If one would partition by correlelated dates by month (e.g 5) by status (e.g. 4 values) products (e.g. 500) then for 5 years there would be 5*5*4*50 = 50000 partitions.If you'll have a row for every product and status for every month/year combination, then yes you'll end up with 50,000 partitions. But this is an upper bound.
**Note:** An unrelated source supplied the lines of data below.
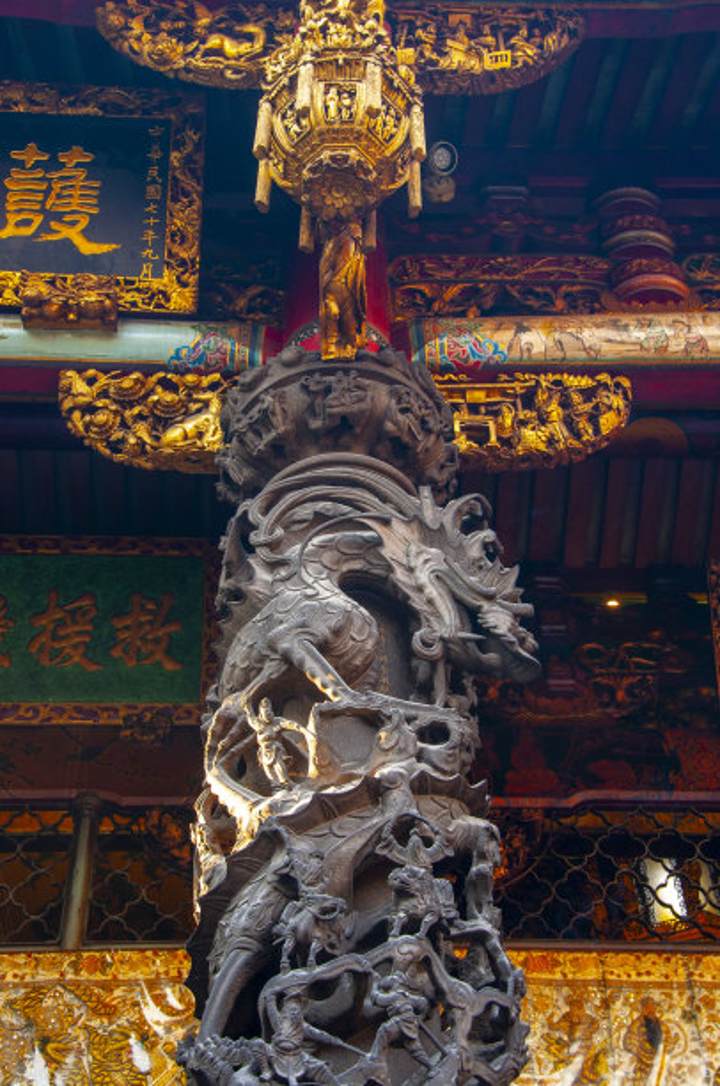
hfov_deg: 28.0
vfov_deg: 41.2
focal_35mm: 48
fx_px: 1445
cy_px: 543
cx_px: 360
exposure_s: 1/30
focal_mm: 32
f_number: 5.6
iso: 360
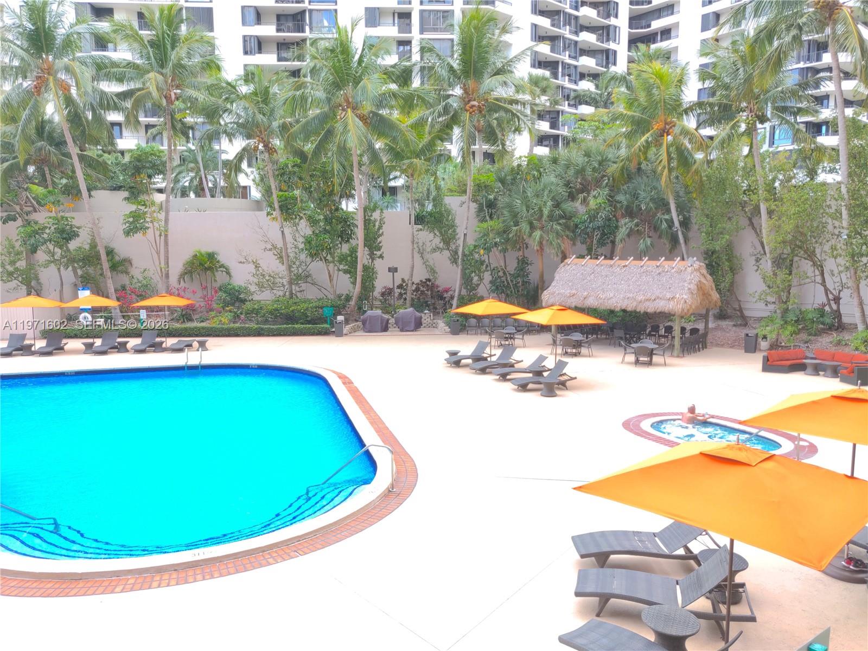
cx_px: 434
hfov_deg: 69.4
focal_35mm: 25
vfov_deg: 54.9
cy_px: 326
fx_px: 627
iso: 100
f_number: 1.7
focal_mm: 4.25
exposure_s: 1/125
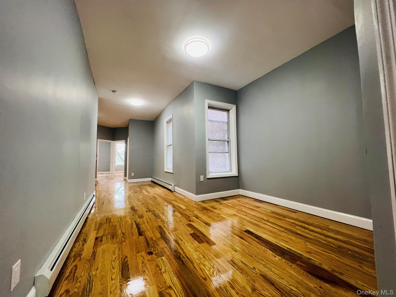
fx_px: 149
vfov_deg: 89.9
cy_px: 148
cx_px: 198
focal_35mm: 13
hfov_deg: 106.2
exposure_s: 1/60
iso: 160
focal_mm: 1.57
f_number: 1.8
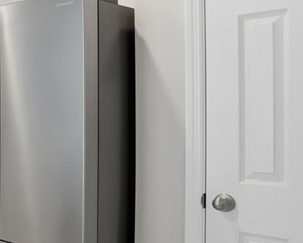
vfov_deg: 28.6
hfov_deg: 26.3
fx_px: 476
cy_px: 119
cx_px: -146
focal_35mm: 53
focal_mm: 16
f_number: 9
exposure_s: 1/20
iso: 200
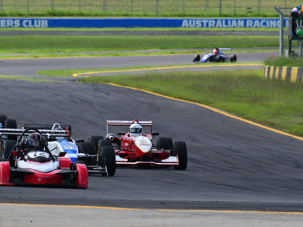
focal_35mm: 814
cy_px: 114
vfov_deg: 1.8
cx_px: 146
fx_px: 7126
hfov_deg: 2.4
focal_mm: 500
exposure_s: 1/640
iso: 800
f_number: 13
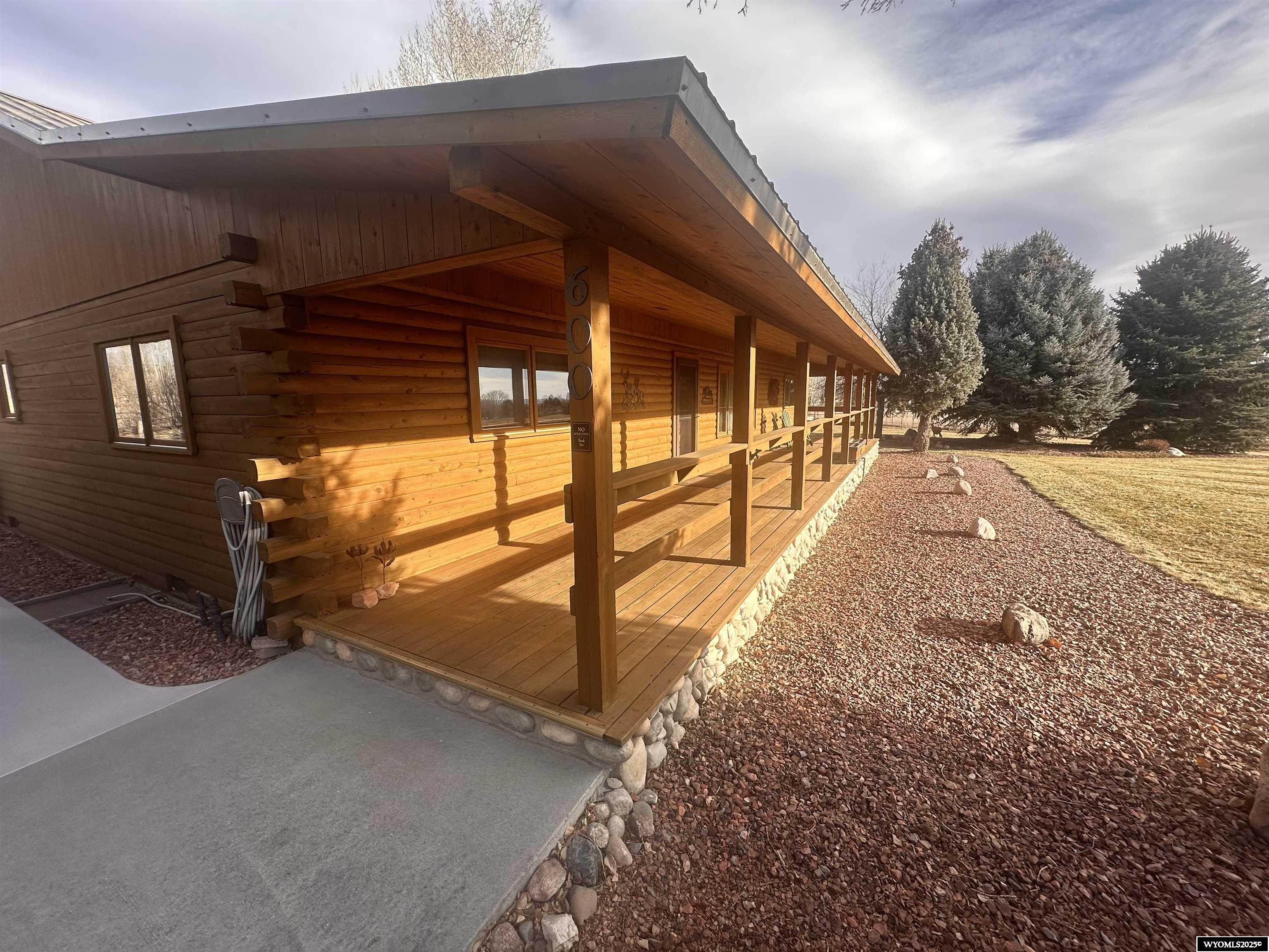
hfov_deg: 102.1
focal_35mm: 14
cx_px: 634
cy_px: 476
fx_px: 513
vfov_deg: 85.7
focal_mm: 2.22
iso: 40
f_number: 2.2
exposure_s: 1/622
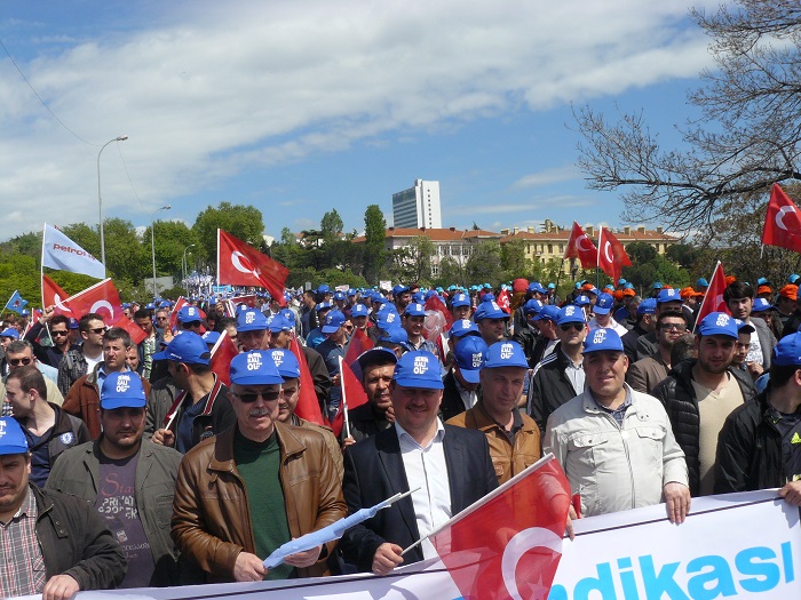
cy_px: 300
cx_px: 400
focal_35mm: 36
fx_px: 833
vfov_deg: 39.7
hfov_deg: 51.4
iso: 100
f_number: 7.1
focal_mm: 6
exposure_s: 1/400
Are these partitions scanned as 'full table' and matching partitions used?If there are no indexes, then yes you'll get full table (partition) scans. The database can use partition elimination when reading them. A
bit like indexes, this is most effective if the left-most partitioning columns are in the where clause:
drop table t
cascade constraints purge;
create table t (
c1 date, c2 date
) partition by list ( c1, c2 )
automatic (
partition p1 values (
date'2020-01-01', date'2020-01-01'
)
);
insert into t values ( trunc ( sysdate ), trunc ( sysdate ) );
insert into t values ( trunc ( sysdate ), trunc ( sysdate ) + 1 );
insert into t values ( trunc ( sysdate ) + 1, trunc ( sysdate ));
insert into t values ( trunc ( sysdate ) + 1, trunc ( sysdate ) + 1 );
set serveroutput off
select /*+ gather_plan_statistics */* from t
where c1 = trunc ( sysdate );
select *
from table(dbms_xplan.display_cursor(null, null, 'ROWSTATS LAST +PARTITION'));
-----------------------------------------------------------------------------------
| Id | Operation | Name | Starts | E-Rows | Pstart| Pstop | A-Rows |
-----------------------------------------------------------------------------------
| 0 | SELECT STATEMENT | | 1 | | | | 2 |
| 1 | PARTITION LIST ITERATOR| | 1 | 1 | KEY | KEY | 2 |
|* 2 | TABLE ACCESS FULL | T | 2 | 1 | KEY | KEY | 2 |
-----------------------------------------------------------------------------------
select /*+ gather_plan_statistics */* from t
where c2 = trunc ( sysdate );
select *
from table(dbms_xplan.display_cursor(null, null, 'ROWSTATS LAST +PARTITION'));
---------------------------------------------------------------------------------------
| Id | Operation | Name | Starts | E-Rows | Pstart| Pstop | A-Rows |
---------------------------------------------------------------------------------------
| 0 | SELECT STATEMENT | | 1 | | | | 2 |
| 1 | PARTITION LIST MULTI-COLUMN| | 1 | 1 |KEY(MC)|KEY(MC)| 2 |
|* 2 | TABLE ACCESS FULL | T | 5 | 1 |KEY(MC)|KEY(MC)| 2 |
---------------------------------------------------------------------------------------
The first query filters on the leftmost partition column. This only starts 2 full partition scans.
Whereas the next query filters on the second column in the partition key. So this starts 5 full partition scans.
Is there any indexing method? The usual indexing rules apply.
But... I'm still unclear what your goal is here. Clarifying the business objective you're hoping to achieve with this would help!